Task to carry out:
Reproduce verbatim the lines of the entries from the line with "rabinos que intervinieron en la primera" through the final line of the entries, including both.

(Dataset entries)
***

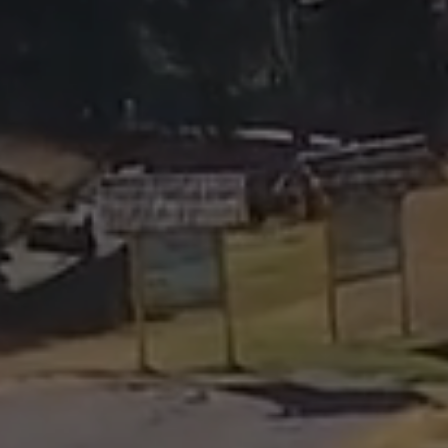
luis@cuscoopentour.com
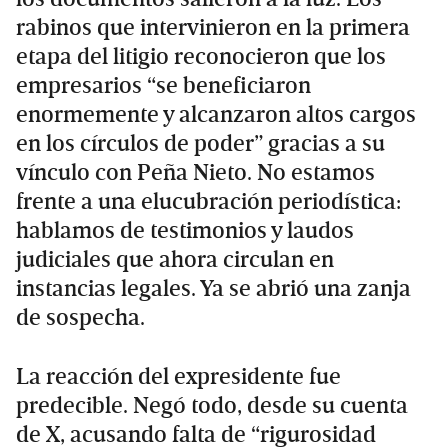
rabinos que intervinieron en la primera
etapa del litigio reconocieron que los
empresarios “se beneficiaron
enormemente y alcanzaron altos cargos
en los círculos de poder” gracias a su
vínculo con Peña Nieto. No estamos
frente a una elucubración periodística:
hablamos de testimonios y laudos
judiciales que ahora circulan en
instancias legales. Ya se abrió una zanja
de sospecha.
La reacción del expresidente fue
predecible. Negó todo, desde su cuenta
de X, acusando falta de “rigurosidad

***

Result of the task:
rabinos que intervinieron en la primera
etapa del litigio reconocieron que los
empresarios “se beneficiaron
enormemente y alcanzaron altos cargos
en los círculos de poder” gracias a su
vínculo con Peña Nieto. No estamos
frente a una elucubración periodística:
hablamos de testimonios y laudos
judiciales que ahora circulan en
instancias legales. Ya se abrió una zanja
de sospecha.
La reacción del expresidente fue
predecible. Negó todo, desde su cuenta
de X, acusando falta de “rigurosidad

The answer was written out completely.